To be effective, a classical vaccine should supply two types of immune signals: an antigen (Ag) and a suitable accessory signal. In fact, recognizing the Agby itself is not sufficient to protect the host; antigen recognition has to elicit a biological response suited to the nature of the pathogen or the tumour cells. We have shown that a soluble LAG-3 molecule (a high affinity MHC class II ligand, see
http://www.ncbi.nlm.nih.gov/prow/guide/1656481751_g.htm) can deliver in vitro a powerful accessory signal to human DCs. In vivo, LAG-3 expressed following tumour cell transfection or injection of a murine LAG-3Ig recombinant molecule in cancer vaccines has been shown to induce specific CTLs and tumour regression in syngeneic tumour models such as breast or renal adenocarcinoma, melanoma and sarcoma.
LAG-3 co-localizes with the TCR and the two other MHC ligands (i.e. CD4 and CD8) on the surface of activated T cells. LAG-3Ig (a fusion molecule linking the 4 extra cellular domains of LAG-3 and the Fc fraction of an Ig) was identified as a molecule involved in mediating maturation signals for DCs.
LAG-3, like CD40L, also contributes to DC maturation and increases signal 2 deliveries. It therefore increases the immunogenicity of Ag-loaded mature DCs reaching the lymph node, leading to efficient Ag presentation and priming of naïve T and B cells. In addition to increased signal 2 delivery, inflammation induction is often associated with increased immunogenicity and inflammatory cytokines, such as IL-1 and IL-12, have been shown to provide a third signal for activation of naïve CD4+ and CD8+ T cells. Our results indicate that LAG-3, like LPS, clearly induced inflammatory cytokines, such as IL-8 and MIP-1α/CCL3, and signal 3 may thus be involved in the elicitation of Th1 type response in mice, when using a soluble mLAG-3Ig molecule as an adjuvant. In addition to signals 2 and 3, the induction of an immune response also critically depends on Ag (signal 1) reaching lymphoid organs. Immune responsiveness that is increased or initiated by adjuvants may simply be a result of enhanced translocation of vaccine antigen from the peripheral site of injection towards the draining local lymph node. Along this line, LAG-3, like CD40L (but not LPS), induces MDC and TARC production (chemokines that are required for DC migration to lymph nodes) that may participate to the adjuvant effect observed in mice by contributing to the delivery of an appropriate TCR signal.

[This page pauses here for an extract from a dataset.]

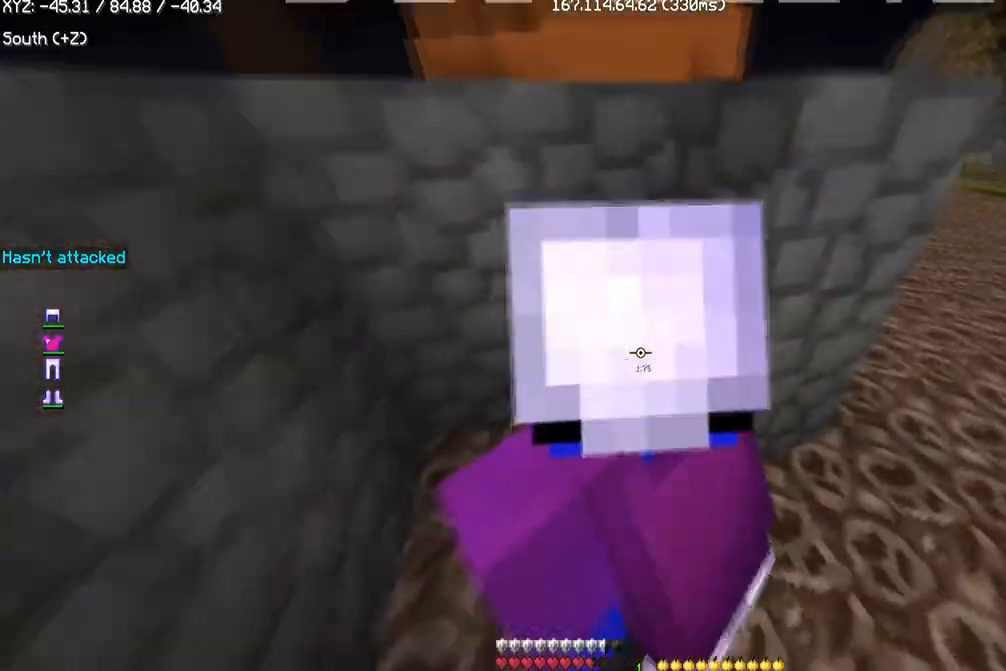
{"keys": [], "mouse": [], "events": [[367, "w", "up"]]}
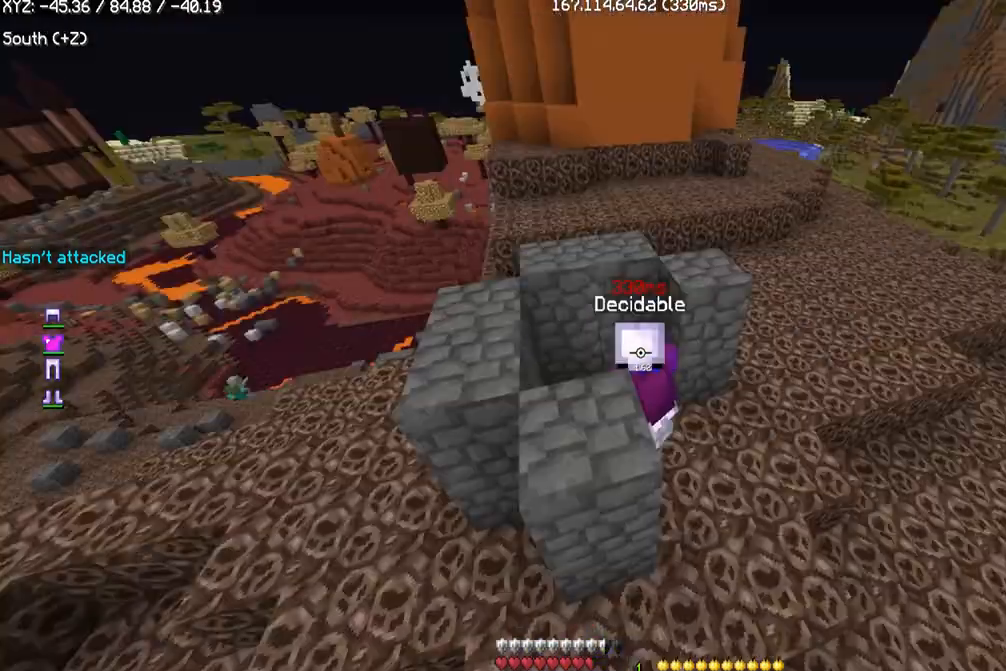
{"keys": [], "mouse": [], "events": []}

Finally, we have characterized the molecules involved in MHC class II signalling following LAG-3 binding on human DC. These include PLCgamma2, p70syk and a substrate for PI3K (Akt).
Overall, our data show that MHC class II signalling into DCs induced after their engagement with LAG-3 permits an increased conditioning of DCs and, therefore, a better activity of vaccines. Indeed, we found that LAG-3 is highly effective when given as adjuvant into the same site of the proteinaceous vaccine. Thus, new powerful generation of therapeutic cancer vaccines could consist of recombinant protein Ags and recombinant LAG-3Ig. These results have to be confirmed in humans following the production of GMP batches of LAG-3Ig by Immutep S.A. (http://www.immutep.com/), a start-up company developing the LAG-3 technology. This information can be exploited, to optimize the schedules of immunization for anti-cancer vaccines. End users will be hospitals and cancer centres.